Mail told him nothing. Advertisements with CURRENT RESIDENT slathering barcoded labels. He dropped one, and it slid beneath the door. Halfway though. It was thick in the middle, like him.
He picked it up, turned it over. Something about the weight of it said more than the anonymity. He grinned around his cigarette at the thought of opening someone else’s mail being a federal crime. Pictured those old boys in too-short shorts trying to haul him away because the cops had better things to do.
He gutted the envelope, let his eyes fall on fresh entrails. He’d read something once about a religion reading entrails, so he honored them. Fucking Romans. A credit card glued to the center, teetering on something more than glue. Raised numbers, a raised name. M. Marshall. Fuck if he didn’t hate people who had double initials. Like their parents thought they were clever or something, as if a child was an avatar to fulfill some derivative dream they hadn’t been able to. Meanwhile the child would grow up to be a failure, get in too deep to nurse that failure, owe money, owe lives, owe things grander than the dreams of those two pathetic parents who probably thought the world of the sack of shit still, unaware that he was nothing more than what crawled and festered in the sewer, where he would soon be, once Grant found him. Which would be soon.
They liked to use his name when begging. “Grant, please this. Grant please that.” Maybe if they said it enough its literal meaning would manifest into reality and they’d live another day. Fuck if it would. He wasn’t one of those double-initial pricks who bent to tears or money. All had offered both.
Grant cocked his head, watching his reflection divide, shrink, grow. A shadow painted on the wall across the street with clean lines. He took a drag, which illuminated the hint of a nose, a lipless mouth, hollow face. Marred by that one spot he hadn’t taken care to prevent. His third eye apparently lived on the side of his cleft chin that was bigger than the other, blocky, pain in the ass to shave. Too many punches or too much of Pops’s biological signature.
The AC kicked on, rat-a-tatting the tin roof. Grant ducked as if gunshots. His already irregular heartbeat found more irregularity, cigarette tumbling to his feet sparking cinder pollen. Onto something he hadn’t noticed.

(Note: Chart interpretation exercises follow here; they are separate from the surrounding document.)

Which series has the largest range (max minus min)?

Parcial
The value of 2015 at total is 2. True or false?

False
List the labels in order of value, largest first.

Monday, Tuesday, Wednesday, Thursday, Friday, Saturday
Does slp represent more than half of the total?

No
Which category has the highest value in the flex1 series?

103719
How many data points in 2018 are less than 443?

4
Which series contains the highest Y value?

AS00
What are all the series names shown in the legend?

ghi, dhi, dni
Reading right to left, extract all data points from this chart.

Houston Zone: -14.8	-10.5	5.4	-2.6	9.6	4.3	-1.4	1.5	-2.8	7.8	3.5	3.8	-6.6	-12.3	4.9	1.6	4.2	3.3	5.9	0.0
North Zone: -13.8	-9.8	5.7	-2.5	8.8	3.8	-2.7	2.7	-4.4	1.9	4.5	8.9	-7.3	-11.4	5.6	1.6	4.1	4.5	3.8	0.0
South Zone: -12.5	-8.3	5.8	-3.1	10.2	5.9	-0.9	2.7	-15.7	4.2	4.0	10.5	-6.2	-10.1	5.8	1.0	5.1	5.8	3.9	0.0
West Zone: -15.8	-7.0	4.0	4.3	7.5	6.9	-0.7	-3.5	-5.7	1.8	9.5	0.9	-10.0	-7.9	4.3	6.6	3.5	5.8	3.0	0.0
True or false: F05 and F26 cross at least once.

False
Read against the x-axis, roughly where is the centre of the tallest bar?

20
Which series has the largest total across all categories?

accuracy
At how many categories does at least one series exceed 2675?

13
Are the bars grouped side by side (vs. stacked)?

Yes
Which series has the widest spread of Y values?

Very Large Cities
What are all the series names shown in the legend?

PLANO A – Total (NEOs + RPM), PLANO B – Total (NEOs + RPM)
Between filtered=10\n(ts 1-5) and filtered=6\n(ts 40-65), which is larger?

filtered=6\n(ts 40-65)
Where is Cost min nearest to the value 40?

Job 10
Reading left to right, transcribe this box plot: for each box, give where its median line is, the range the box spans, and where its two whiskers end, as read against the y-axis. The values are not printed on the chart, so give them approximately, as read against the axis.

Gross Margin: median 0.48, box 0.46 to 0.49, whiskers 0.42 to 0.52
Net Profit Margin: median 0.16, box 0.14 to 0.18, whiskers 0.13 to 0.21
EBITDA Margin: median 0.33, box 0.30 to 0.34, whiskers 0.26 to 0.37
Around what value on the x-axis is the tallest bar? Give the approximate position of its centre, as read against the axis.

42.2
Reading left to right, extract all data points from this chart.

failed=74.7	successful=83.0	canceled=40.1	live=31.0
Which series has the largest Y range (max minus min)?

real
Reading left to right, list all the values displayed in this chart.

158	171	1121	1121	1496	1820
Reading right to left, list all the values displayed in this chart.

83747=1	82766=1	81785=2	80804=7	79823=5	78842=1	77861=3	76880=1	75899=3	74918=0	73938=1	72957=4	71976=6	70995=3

Ignition. He stomped out the fire, picked up the remains. A one-sheet menu. Benny’s. The only bar-owner who had ever, in all of history, mailed menus. Near-blackened on the kids’ menu–Grant laughed at that–just below Apple Juice was Reyno-Cola: NEW!
Shame no one respected the streets like Grant did. Floor to ceiling. Too bad he’d spent too much time staring at the wall. Could’ve been sooner, maybe give him enough time to grab a bite. Benny would be opening soon, for him anyway. Because old Benny’s mitts were all over this. Benny Benson. Magnitudes worse than a double initial. Son of himself. Son of a bitch.
Grant gagged the mailslot again with the thick envelope, kept the menu. It was a long walk to Benny’s from here. He patted his gut. That was all right with him. He tossed the can onto a dogpile of garbage bags, took another drag, rounding the Reyno Antique Store to pay a visit to a man who was the son of himself.